Task statement
Exactly as written, output each of the lines below, with no images.

Dataset entries:
┌──
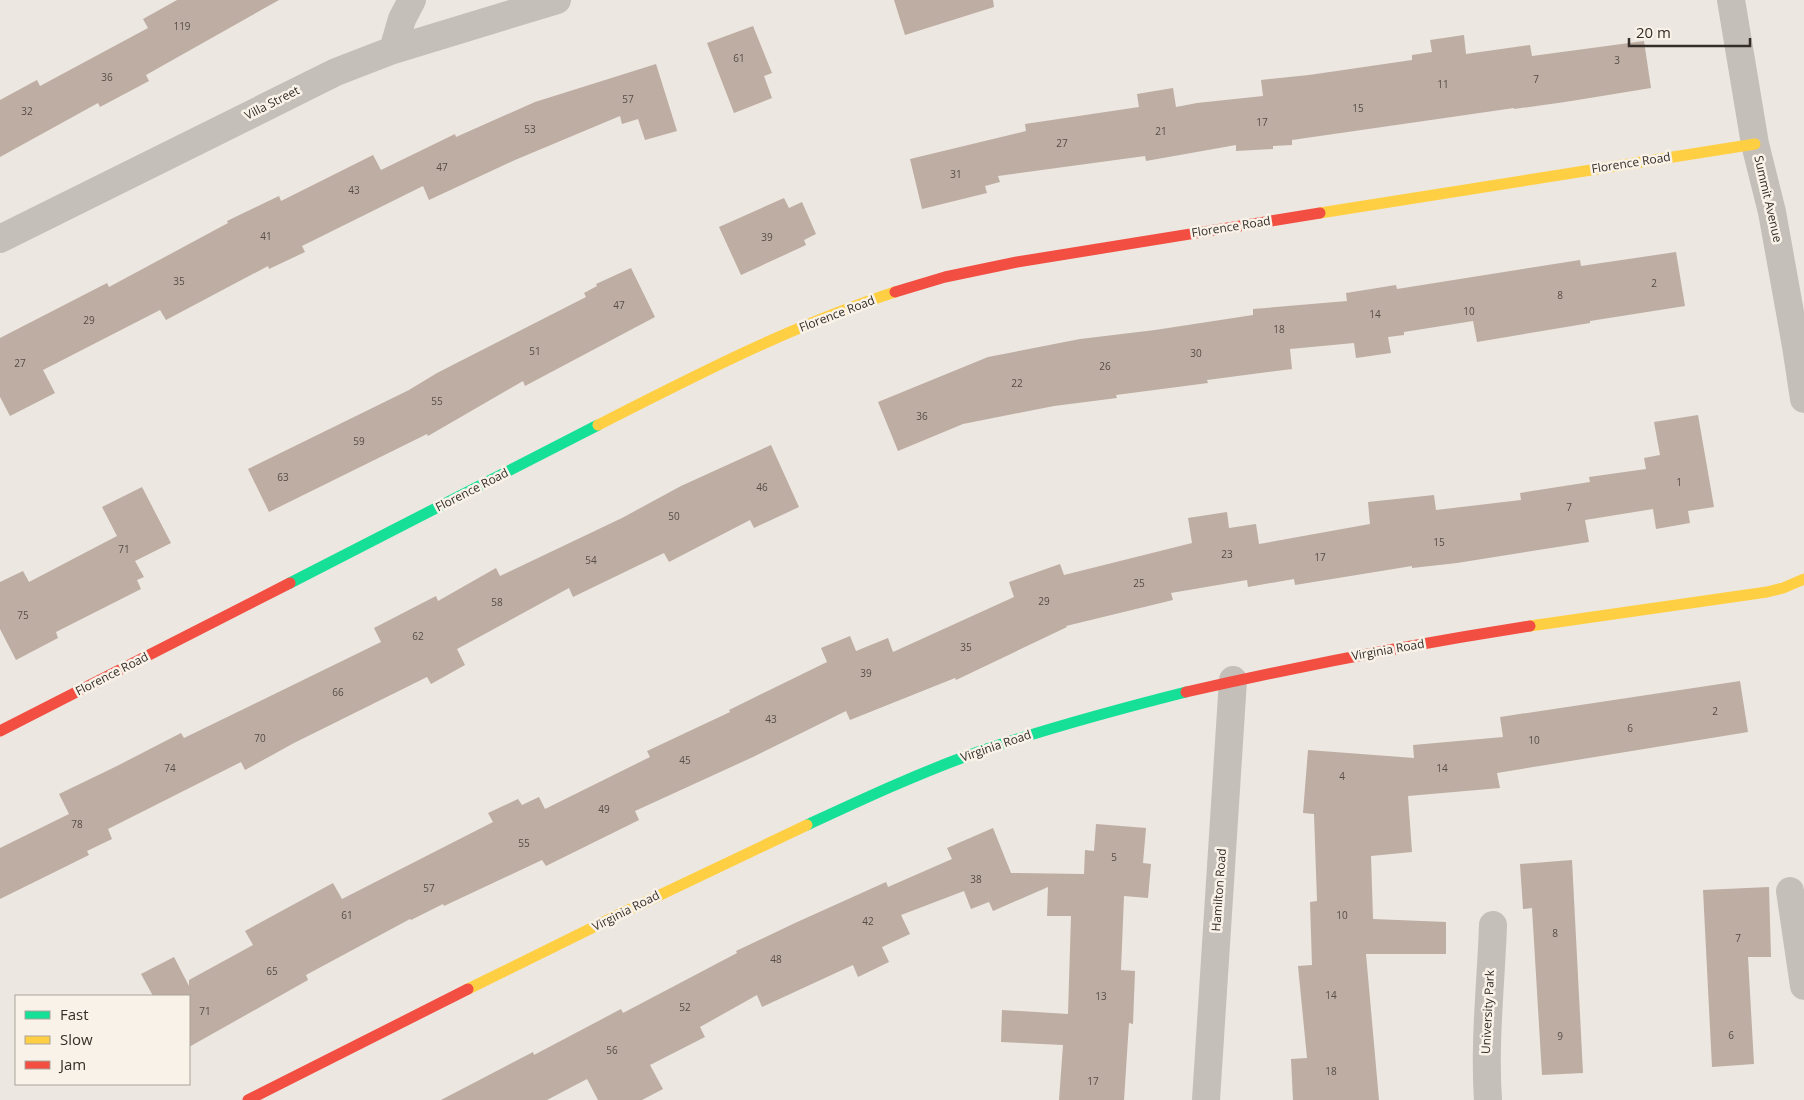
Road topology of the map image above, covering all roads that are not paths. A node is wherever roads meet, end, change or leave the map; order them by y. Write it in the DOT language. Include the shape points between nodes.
graph roads {
  1 [pos="412,0"];
  2 [pos="557,0"];
  3 [pos="1731,0"];
  4 [pos="392,50"];
  5 [pos="1755,144"];
  6 [pos="0,239"];
  7 [pos="1800,345"];
  8 [pos="1804,399"];
  9 [pos="1804,579"];
  10 [pos="1233,680"];
  11 [pos="0,732"];
  12 [pos="1790,891"];
  13 [pos="1493,925"];
  14 [pos="1804,986"];
  15 [pos="248,1100"];
  16 [pos="1206,1100"];
  17 [pos="1488,1100"];
  1 -- 4 [label="street"];
  2 -- 4 [label="street, Villa Street"];
  3 -- 5 [label="street, Summit Avenue"];
  4 -- 6 [label="street, Villa Street" via="309,84"];
  5 -- 7 [label="street, Summit Avenue"];
  5 -- 11 [label="street, Florence Road" via="1026,261 972,271 898,291 816,321 728,359"];
  7 -- 8 [label="street, Summit Avenue"];
  9 -- 10 [label="street, Virginia Road" via="1767,592 1500,630"];
  10 -- 15 [label="street, Virginia Road" via="1045,729 906,779 656,895"];
  10 -- 16 [label="street, Hamilton Road"];
  12 -- 14 [label="street"];
  13 -- 17 [label="street, University Park" via="1486,1042"];
}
└──
Solved exercise
Road topology of the map image above, covering all roads that are not paths. A node is wherever roads meet, end, change or leave the map; order them by y. Write it in the DOT language. Include the shape points between nodes.
graph roads {
  1 [pos="412,0"];
  2 [pos="557,0"];
  3 [pos="1731,0"];
  4 [pos="392,50"];
  5 [pos="1755,144"];
  6 [pos="0,239"];
  7 [pos="1800,345"];
  8 [pos="1804,399"];
  9 [pos="1804,579"];
  10 [pos="1233,680"];
  11 [pos="0,732"];
  12 [pos="1790,891"];
  13 [pos="1493,925"];
  14 [pos="1804,986"];
  15 [pos="248,1100"];
  16 [pos="1206,1100"];
  17 [pos="1488,1100"];
  1 -- 4 [label="street"];
  2 -- 4 [label="street, Villa Street"];
  3 -- 5 [label="street, Summit Avenue"];
  4 -- 6 [label="street, Villa Street" via="309,84"];
  5 -- 7 [label="street, Summit Avenue"];
  5 -- 11 [label="street, Florence Road" via="1026,261 972,271 898,291 816,321 728,359"];
  7 -- 8 [label="street, Summit Avenue"];
  9 -- 10 [label="street, Virginia Road" via="1767,592 1500,630"];
  10 -- 15 [label="street, Virginia Road" via="1045,729 906,779 656,895"];
  10 -- 16 [label="street, Hamilton Road"];
  12 -- 14 [label="street"];
  13 -- 17 [label="street, University Park" via="1486,1042"];
}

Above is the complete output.